明日は一人で
「えっと……ナナはこれからどうするの?」
「僕は当然恋人の傍にいるよ?」
私に抱きついたままナナはそう言ってくる。
「それは嬉しいんだけど、大丈夫? 私たちはワユティス王国を目指して旅をしてるから、着いてくるのならこの街から離れることになるけど」
私から最終的には告白しておいてなんだけど、ナナの事全然知らないから確認しておかないとね。
「僕は全然大丈夫だよ」
「あの、お金を受け取ってた人とかは?」
「あっ! ……あの人はたまたま今日頼んでやって貰ってただけだからいいんだけど、お金受け取ってきてないから持ち逃げされてるかも」
「今すぐ戻ろう」
私は三人にそう言って歩き出す。
私が場所を移そうって言ったんだし、早く戻ろう。
私たちは腕相撲をしていた場所に戻ってきたけど、さっきまでの集まりが嘘みたいに無くなっている。
「うわぁ……綺麗に持ち逃げされたなぁ」
「ナナ、大丈夫?」
「うん。大丈夫だよ。でも、どうせだったらユアの為に使いたかったなぁ」
い、いやいや、私は自分のお金を使うから。
「大丈夫ですよ、ナナさん。ユアさんに貢ぐチャンスはいっぱいあります」
「ちょ、ルーファ!? 何言ってるの!? てか、フィオも頷かないで!」
「うん! 僕頑張って貢ぐね!」
何を可愛い笑顔で言っちゃってるんだこの子は!? てか、貢がなくていいから! 私は自分でお金を稼いで自立するから。
「な、ナナはどれぐらいしたらこの街を出ていけそう?」
私はこれ以上はまずいと思い、話題を変える為、咄嗟にそう聞く。
「僕は明日からならいつでも大丈夫だよ」
「じゃあ、明後日に街を出ようと思うんだけど、二人もそれで大丈夫?」
「大丈夫ですよ」
「ん」
ルーファとフィオも頷いてくれたので、私は明日は一人で行動したいと話すことにした。
「そ、それじゃあさ、明日は自由行動にしない?」
「自由行動ですか?」
「僕はユアと一緒に居られるならなんでもいいよ」
「私も」
あぁぁ、自由行動って言ったらこうなるのか……だ、だったら言い方を変えればいいだけだし?
「あ、明日は私一人で行動したいな〜」
「ユアさんが一人でですか?」
「いや、私だって子供じゃ……ないことも無いけど、大丈夫だから!」
「ゴブリン出るかも」
「ゴブリン?」
「わ、わー! わー! なんでもないから! ナナは気にしなくていいよ」
「えっ? でも――」
私はこれ以上聞かれないようにナナを抱きしめると、ナナは顔を緩めて抱き締め返してきた。

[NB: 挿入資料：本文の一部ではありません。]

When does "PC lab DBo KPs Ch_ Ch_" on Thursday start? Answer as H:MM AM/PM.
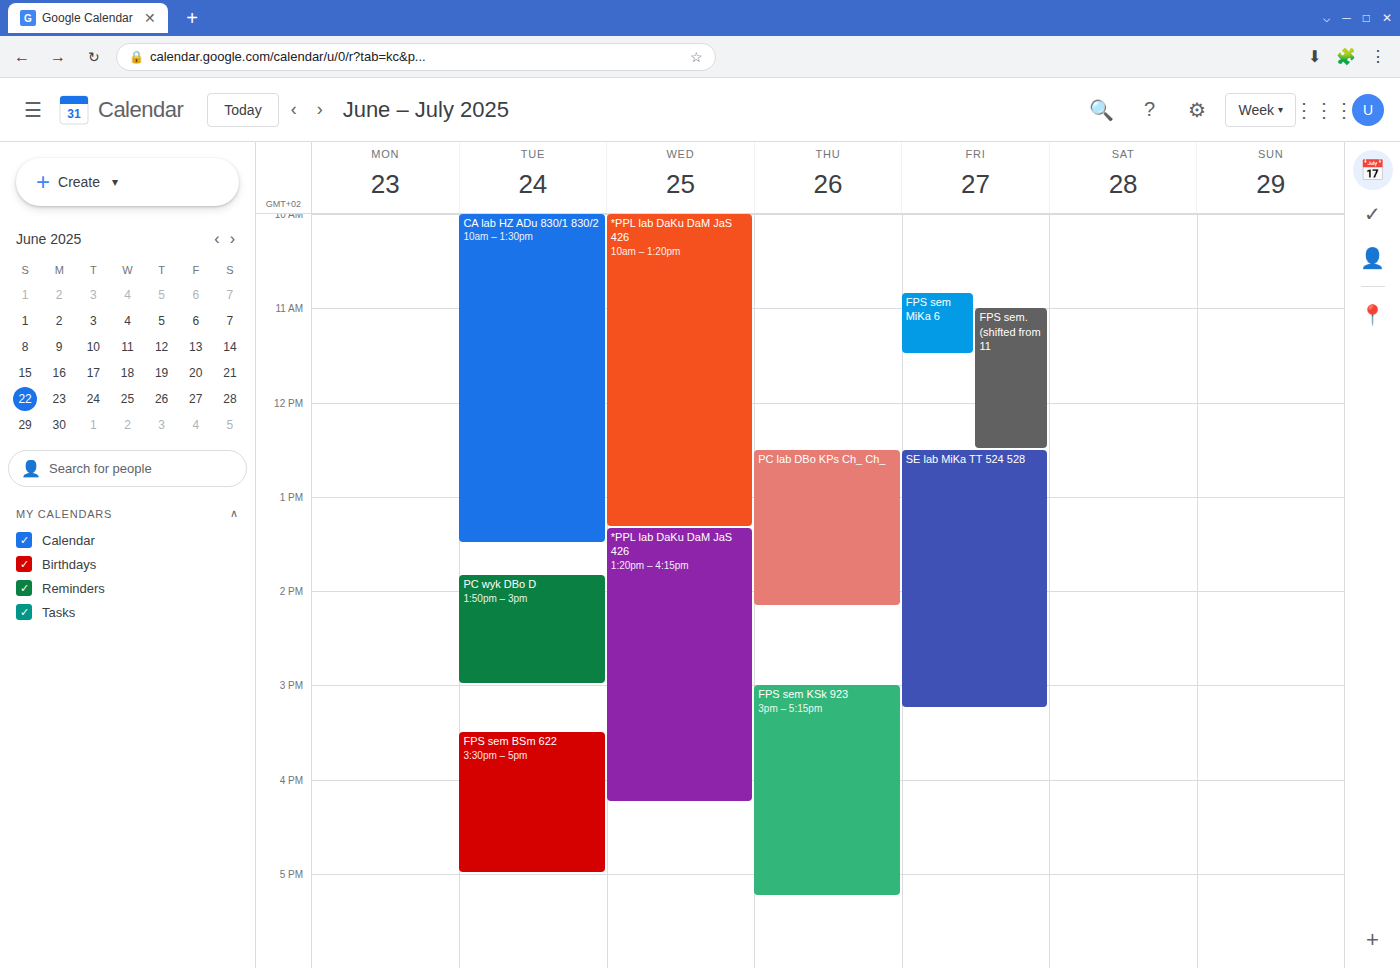
12:30 PM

「フィオも、大丈夫だからね? 変なこと言わないでね?」
「時間の問題」
わ、私だって隠し通せるとは、もう思ってないよ。でも、せめて自然とバレるまではバレたくないんだよ。
「ナナもいいかな?」
「明後日からは一緒にいられるんだよね?」
「うん」
「だったら大丈夫」
それから私たちは街を回りながら、屋台で食べ歩きをしたりして(自分で払おうとしたけど、金貨じゃ払えなかった)ナナと明後日の待ち合わせ場所を決めてから宿に帰ってきてすぐにお風呂に三人で入った。ただ、お風呂に入っただけ……なんてことも無く、その後は私の抵抗虚しくベッドの上で泣かされましたよ。